RPT#161 – Revisiting The Dungeon-Crawl: 29 Dungeon Tips!
A Brief Word From Johnn
This Week’s Article
I love dungeon crawls. Though I find I get bored if the PCs don’t get a chance to come up for air and roleplay and interact with civilization once in awhile, I enjoy the thrill of exploration, discovery, and tension that accompanies a good dungeon romp.
While you might already be familiar with many of the tips in this week’s article by Doug Lochery, as he states in his intro, dungeons risk becoming stale after awhile. So, I encourage you to measure your next crawl against each of Doug’s points just to make sure your upcoming adventure will be fun and inspiring.
GM Mastery Forum
In addition to the GMMastery Yahoo! group I started to discuss Roleplaying Tips issues and the GM Mastery books I’m writing, my publisher has also started up a GMMastery forum for those who prefer a web-based discussion area. Check it out at:
Thanks to everyone who sent in their list of favourite GM resource books. I’ve forwarded the list to Neil Faulkner and I’ll post the doc when he’s finished sorting and editing it.

[Data drawn from a collection]
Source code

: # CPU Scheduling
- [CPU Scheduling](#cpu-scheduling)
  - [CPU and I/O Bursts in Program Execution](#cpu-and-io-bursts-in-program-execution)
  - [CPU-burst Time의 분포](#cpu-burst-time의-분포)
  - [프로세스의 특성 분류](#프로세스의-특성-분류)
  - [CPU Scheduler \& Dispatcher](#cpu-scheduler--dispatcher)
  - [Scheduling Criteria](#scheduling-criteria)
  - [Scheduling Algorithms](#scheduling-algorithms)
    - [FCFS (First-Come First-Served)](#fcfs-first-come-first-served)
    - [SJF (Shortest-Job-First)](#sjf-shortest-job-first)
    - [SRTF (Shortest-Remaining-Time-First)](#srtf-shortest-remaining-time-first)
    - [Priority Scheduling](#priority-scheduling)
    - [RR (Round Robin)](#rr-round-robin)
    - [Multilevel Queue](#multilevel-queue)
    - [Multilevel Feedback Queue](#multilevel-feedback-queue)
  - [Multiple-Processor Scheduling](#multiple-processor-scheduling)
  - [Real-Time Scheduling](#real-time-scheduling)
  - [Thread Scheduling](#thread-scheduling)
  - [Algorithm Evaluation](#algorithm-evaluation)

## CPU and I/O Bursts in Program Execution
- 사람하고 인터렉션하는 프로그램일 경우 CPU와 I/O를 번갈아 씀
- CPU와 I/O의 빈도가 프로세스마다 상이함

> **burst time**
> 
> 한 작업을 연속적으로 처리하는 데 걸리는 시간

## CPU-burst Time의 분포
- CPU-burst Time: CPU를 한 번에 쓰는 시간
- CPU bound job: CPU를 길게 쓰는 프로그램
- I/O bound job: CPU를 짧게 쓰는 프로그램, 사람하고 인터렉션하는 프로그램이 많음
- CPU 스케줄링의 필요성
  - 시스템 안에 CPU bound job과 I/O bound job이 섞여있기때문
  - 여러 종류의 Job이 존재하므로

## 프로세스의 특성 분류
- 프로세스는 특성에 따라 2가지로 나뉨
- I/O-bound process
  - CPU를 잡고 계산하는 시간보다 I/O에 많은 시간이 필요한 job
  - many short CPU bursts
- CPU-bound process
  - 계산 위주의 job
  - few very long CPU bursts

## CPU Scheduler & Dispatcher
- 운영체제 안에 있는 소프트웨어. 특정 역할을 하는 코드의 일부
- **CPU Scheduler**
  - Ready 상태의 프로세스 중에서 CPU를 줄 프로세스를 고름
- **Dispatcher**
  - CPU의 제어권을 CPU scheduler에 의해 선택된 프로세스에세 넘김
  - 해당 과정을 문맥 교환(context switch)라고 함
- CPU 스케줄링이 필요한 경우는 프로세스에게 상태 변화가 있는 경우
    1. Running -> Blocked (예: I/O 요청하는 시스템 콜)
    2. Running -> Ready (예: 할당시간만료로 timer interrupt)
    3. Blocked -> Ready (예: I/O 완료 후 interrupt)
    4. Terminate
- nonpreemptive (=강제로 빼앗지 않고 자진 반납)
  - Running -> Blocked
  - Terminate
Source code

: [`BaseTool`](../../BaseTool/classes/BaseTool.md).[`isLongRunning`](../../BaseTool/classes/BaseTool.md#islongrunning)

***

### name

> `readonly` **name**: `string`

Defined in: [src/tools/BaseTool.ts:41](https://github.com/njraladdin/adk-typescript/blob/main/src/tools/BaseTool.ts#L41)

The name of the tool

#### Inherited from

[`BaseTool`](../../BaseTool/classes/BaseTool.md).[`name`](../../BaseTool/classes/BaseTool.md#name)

Exercise set:
[A] Transcribe the dungeon-crawl newsletter issue in full, with nothing changed.
[B] Restate the entries word for word, beginning at their first line and stopping after the line that contains "처리하는 데 걸리는 시간".

Answers for this exercise:
[A]
RPT#161 – Revisiting The Dungeon-Crawl: 29 Dungeon Tips!
A Brief Word From Johnn
This Week’s Article
I love dungeon crawls. Though I find I get bored if the PCs don’t get a chance to come up for air and roleplay and interact with civilization once in awhile, I enjoy the thrill of exploration, discovery, and tension that accompanies a good dungeon romp.
While you might already be familiar with many of the tips in this week’s article by Doug Lochery, as he states in his intro, dungeons risk becoming stale after awhile. So, I encourage you to measure your next crawl against each of Doug’s points just to make sure your upcoming adventure will be fun and inspiring.
GM Mastery Forum
In addition to the GMMastery Yahoo! group I started to discuss Roleplaying Tips issues and the GM Mastery books I’m writing, my publisher has also started up a GMMastery forum for those who prefer a web-based discussion area. Check it out at:
Thanks to everyone who sent in their list of favourite GM resource books. I’ve forwarded the list to Neil Faulkner and I’ll post the doc when he’s finished sorting and editing it.

[B]
Source code

: # CPU Scheduling
- [CPU Scheduling](#cpu-scheduling)
  - [CPU and I/O Bursts in Program Execution](#cpu-and-io-bursts-in-program-execution)
  - [CPU-burst Time의 분포](#cpu-burst-time의-분포)
  - [프로세스의 특성 분류](#프로세스의-특성-분류)
  - [CPU Scheduler \& Dispatcher](#cpu-scheduler--dispatcher)
  - [Scheduling Criteria](#scheduling-criteria)
  - [Scheduling Algorithms](#scheduling-algorithms)
    - [FCFS (First-Come First-Served)](#fcfs-first-come-first-served)
    - [SJF (Shortest-Job-First)](#sjf-shortest-job-first)
    - [SRTF (Shortest-Remaining-Time-First)](#srtf-shortest-remaining-time-first)
    - [Priority Scheduling](#priority-scheduling)
    - [RR (Round Robin)](#rr-round-robin)
    - [Multilevel Queue](#multilevel-queue)
    - [Multilevel Feedback Queue](#multilevel-feedback-queue)
  - [Multiple-Processor Scheduling](#multiple-processor-scheduling)
  - [Real-Time Scheduling](#real-time-scheduling)
  - [Thread Scheduling](#thread-scheduling)
  - [Algorithm Evaluation](#algorithm-evaluation)

## CPU and I/O Bursts in Program Execution
- 사람하고 인터렉션하는 프로그램일 경우 CPU와 I/O를 번갈아 씀
- CPU와 I/O의 빈도가 프로세스마다 상이함

> **burst time**
> 
> 한 작업을 연속적으로 처리하는 데 걸리는 시간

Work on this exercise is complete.